One other common notion is that you have to automate in order to innovate. Or that you need to produce a new tool that will save a measurable number of hours.

Or that you produce an even newer (hopefully, better) tool than the one just recently deployed. That happens. There was one time I attended a tools demo, and there were several tools that were shared but they were pretty much just different implementations of the same thing.

Discard those notions. Putting those limits in your head counters the chances of you coming up with one. So for starters, open up your mind to the possibility that you can come up with something that will make things easier for yourself and others. Take a look at how things are currently being done, and question whether they can be done better. It can be something as simple as introducing a minor change in one step of the process, or finding a useful shortcut key combination.

Your innovation doesn’t have to be big.

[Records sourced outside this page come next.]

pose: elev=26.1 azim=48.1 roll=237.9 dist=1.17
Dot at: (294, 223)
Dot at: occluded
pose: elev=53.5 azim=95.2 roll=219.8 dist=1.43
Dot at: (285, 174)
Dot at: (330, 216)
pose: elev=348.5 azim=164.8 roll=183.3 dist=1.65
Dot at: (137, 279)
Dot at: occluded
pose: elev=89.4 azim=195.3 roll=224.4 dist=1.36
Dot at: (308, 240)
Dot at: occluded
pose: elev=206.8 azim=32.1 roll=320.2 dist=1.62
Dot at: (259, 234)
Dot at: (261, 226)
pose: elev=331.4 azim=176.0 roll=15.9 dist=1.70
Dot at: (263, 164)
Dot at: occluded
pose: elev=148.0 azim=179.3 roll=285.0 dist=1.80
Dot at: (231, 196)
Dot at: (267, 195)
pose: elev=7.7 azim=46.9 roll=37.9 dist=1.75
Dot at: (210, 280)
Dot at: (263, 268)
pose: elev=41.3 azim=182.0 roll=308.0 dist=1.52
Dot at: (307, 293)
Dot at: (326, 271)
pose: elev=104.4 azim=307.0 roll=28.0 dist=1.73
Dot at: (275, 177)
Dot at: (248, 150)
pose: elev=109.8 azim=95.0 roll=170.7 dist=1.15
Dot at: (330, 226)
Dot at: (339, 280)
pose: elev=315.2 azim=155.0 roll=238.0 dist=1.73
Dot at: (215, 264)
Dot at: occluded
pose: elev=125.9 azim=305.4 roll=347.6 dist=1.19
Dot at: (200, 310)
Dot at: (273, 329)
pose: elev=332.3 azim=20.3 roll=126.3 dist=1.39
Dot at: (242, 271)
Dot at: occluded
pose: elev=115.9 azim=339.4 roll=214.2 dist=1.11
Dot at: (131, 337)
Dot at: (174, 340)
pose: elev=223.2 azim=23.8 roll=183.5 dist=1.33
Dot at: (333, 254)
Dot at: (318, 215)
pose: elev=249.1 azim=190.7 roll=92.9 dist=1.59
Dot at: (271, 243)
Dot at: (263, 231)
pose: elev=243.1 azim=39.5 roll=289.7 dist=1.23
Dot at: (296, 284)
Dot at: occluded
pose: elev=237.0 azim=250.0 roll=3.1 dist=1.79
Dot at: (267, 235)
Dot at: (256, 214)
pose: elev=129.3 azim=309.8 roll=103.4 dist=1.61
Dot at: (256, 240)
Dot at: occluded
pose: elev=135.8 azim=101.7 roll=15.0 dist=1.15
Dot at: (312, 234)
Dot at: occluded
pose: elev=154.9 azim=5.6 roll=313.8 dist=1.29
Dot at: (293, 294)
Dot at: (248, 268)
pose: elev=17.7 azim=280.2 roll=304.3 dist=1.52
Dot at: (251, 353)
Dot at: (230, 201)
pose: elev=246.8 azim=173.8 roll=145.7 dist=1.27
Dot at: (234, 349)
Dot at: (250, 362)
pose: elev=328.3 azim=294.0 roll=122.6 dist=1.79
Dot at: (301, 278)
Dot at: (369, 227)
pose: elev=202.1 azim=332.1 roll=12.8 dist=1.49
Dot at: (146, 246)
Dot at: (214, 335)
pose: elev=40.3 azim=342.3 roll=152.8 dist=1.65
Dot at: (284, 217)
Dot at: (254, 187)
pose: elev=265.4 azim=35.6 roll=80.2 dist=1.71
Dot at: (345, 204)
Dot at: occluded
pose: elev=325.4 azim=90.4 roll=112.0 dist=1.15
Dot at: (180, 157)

You can start with the little things and it could be just as valuable because little things can add up to something bigger.

It doesn’t have to make a universal impact. Start with something that helps yourself, and then maybe work your way to helping a bigger audience.

You don’t need to automate. Automation is a tool that can be used to innovate; it is not innovation itself. If coding is not your thing, you can do research. For all you know there could be an existing solution to what you’re trying to address that is already out there.

It doesn’t have to be something totally new altogether. Just take my cinnamon stix example. Also, you don’t need to come up with a new tool every time. Sometimes it could just be a matter of tapping some unused feature of the existing tool, or looking into the current process rather than the tool.